**Task goal**. Among the lines below, tally those that hold "none". Return the number and nothing more.
Top of Information
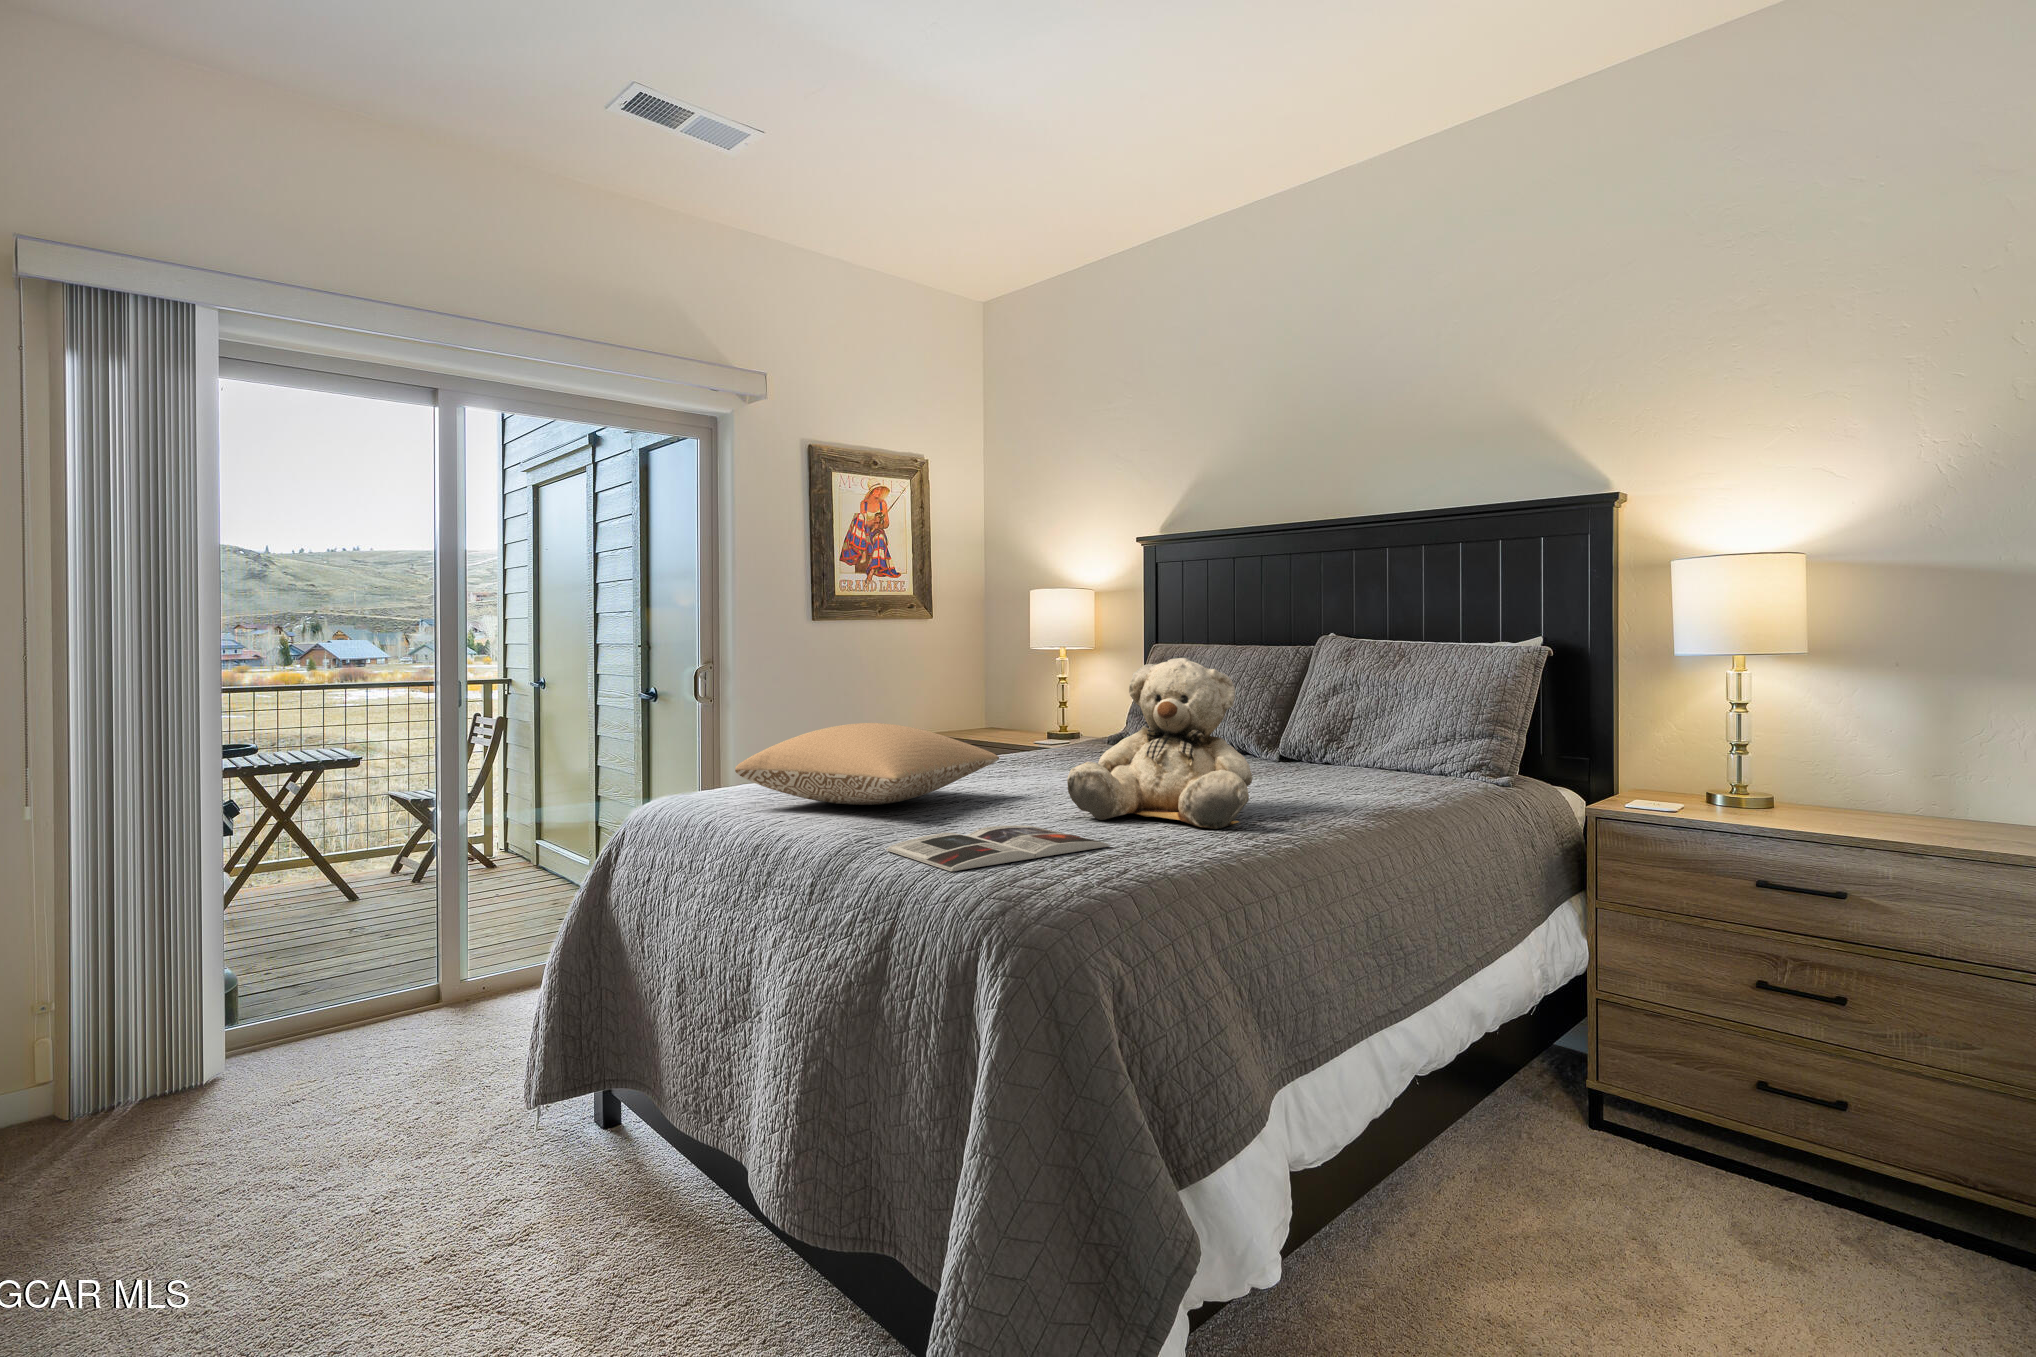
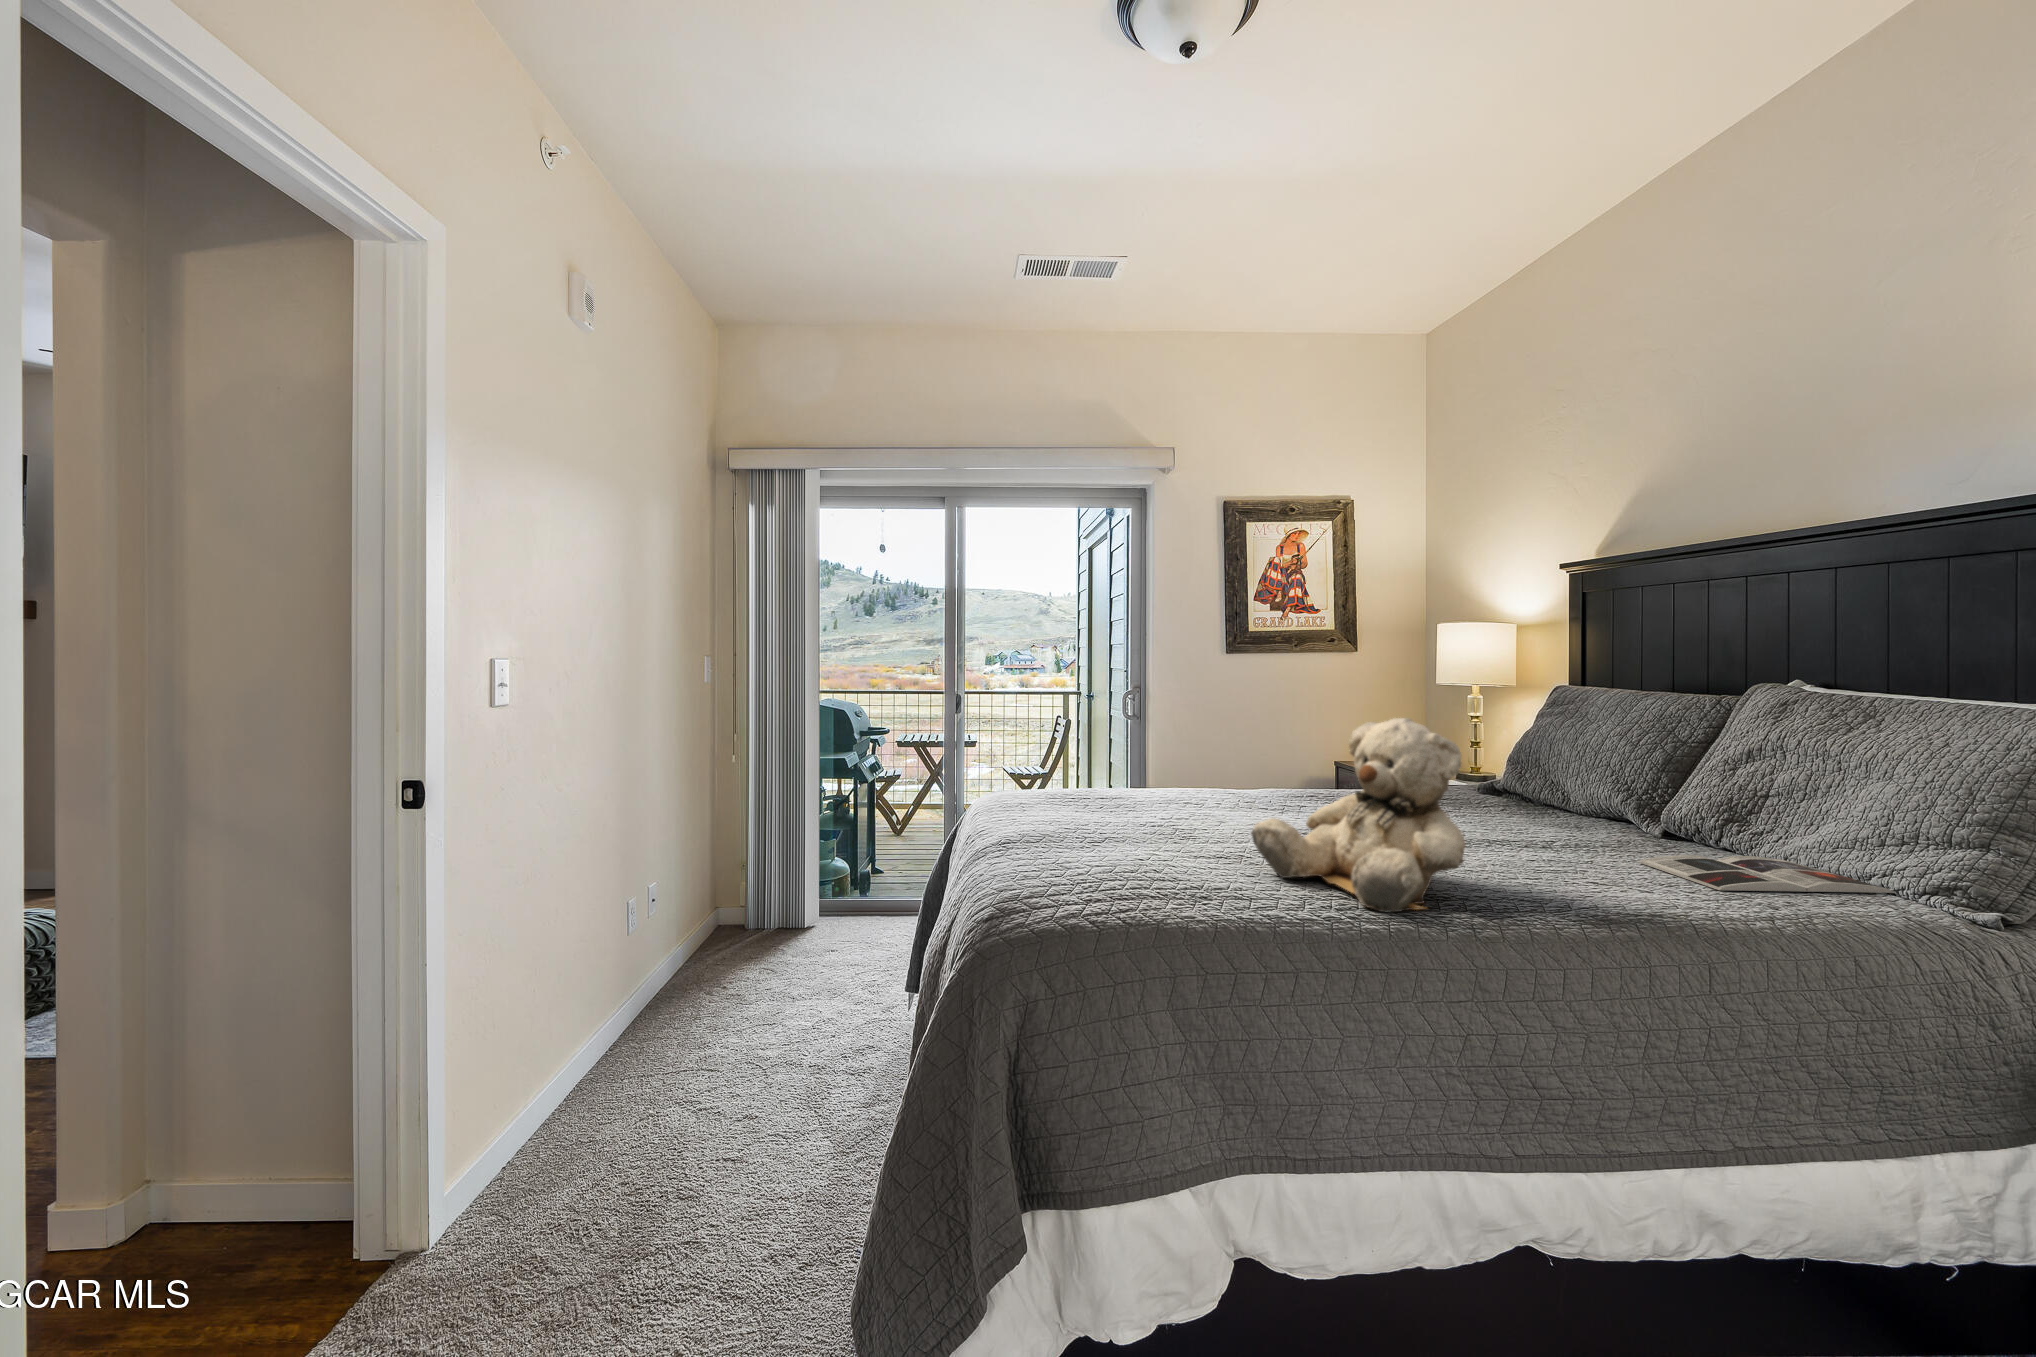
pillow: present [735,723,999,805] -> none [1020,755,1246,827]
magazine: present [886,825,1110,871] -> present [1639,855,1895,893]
Bottom of Information
Top of Information
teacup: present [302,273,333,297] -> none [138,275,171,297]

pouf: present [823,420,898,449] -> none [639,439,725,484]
Bottom of Information
Top of Information
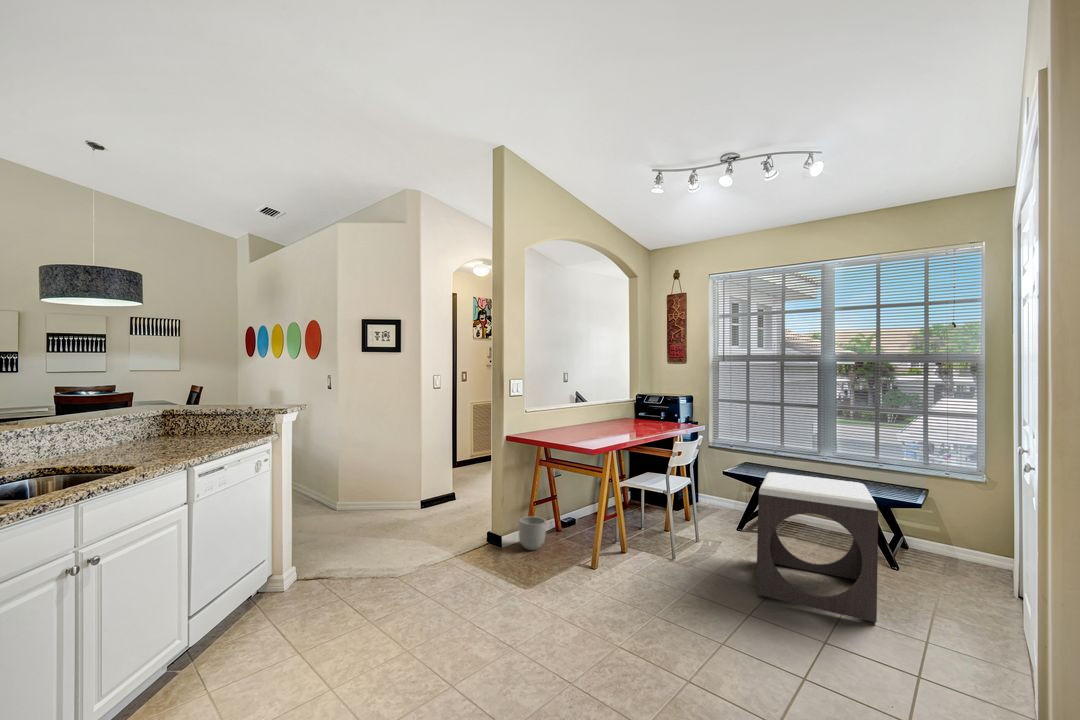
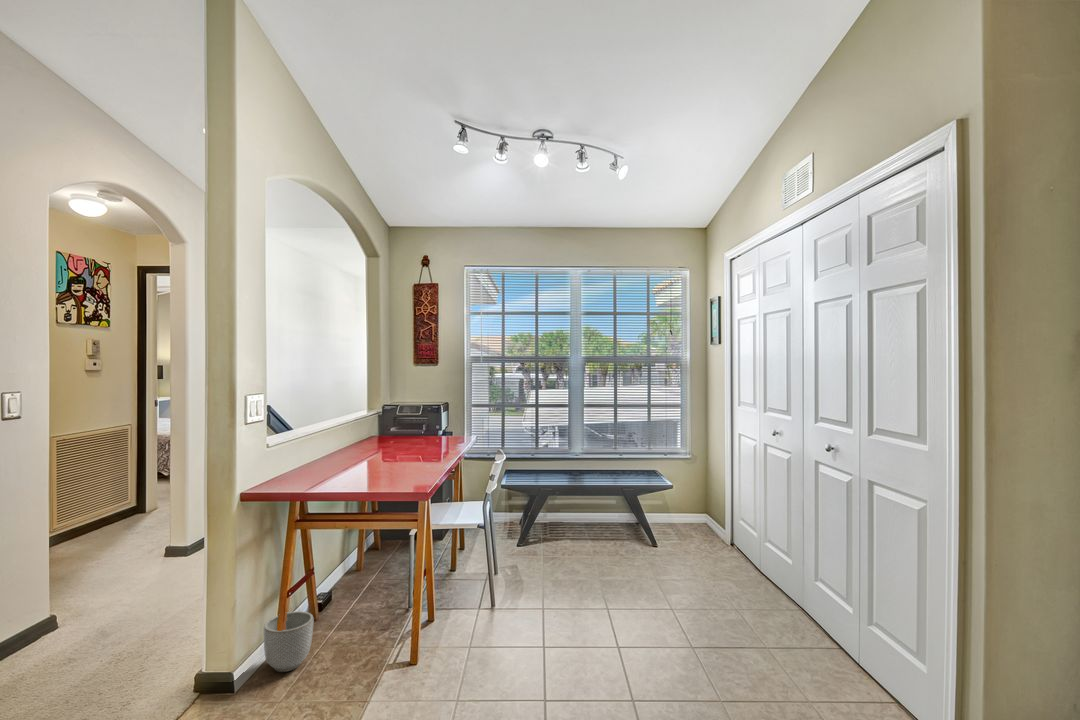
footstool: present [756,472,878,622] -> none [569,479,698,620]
Bottom of Information
**Solution for this exercise**. 4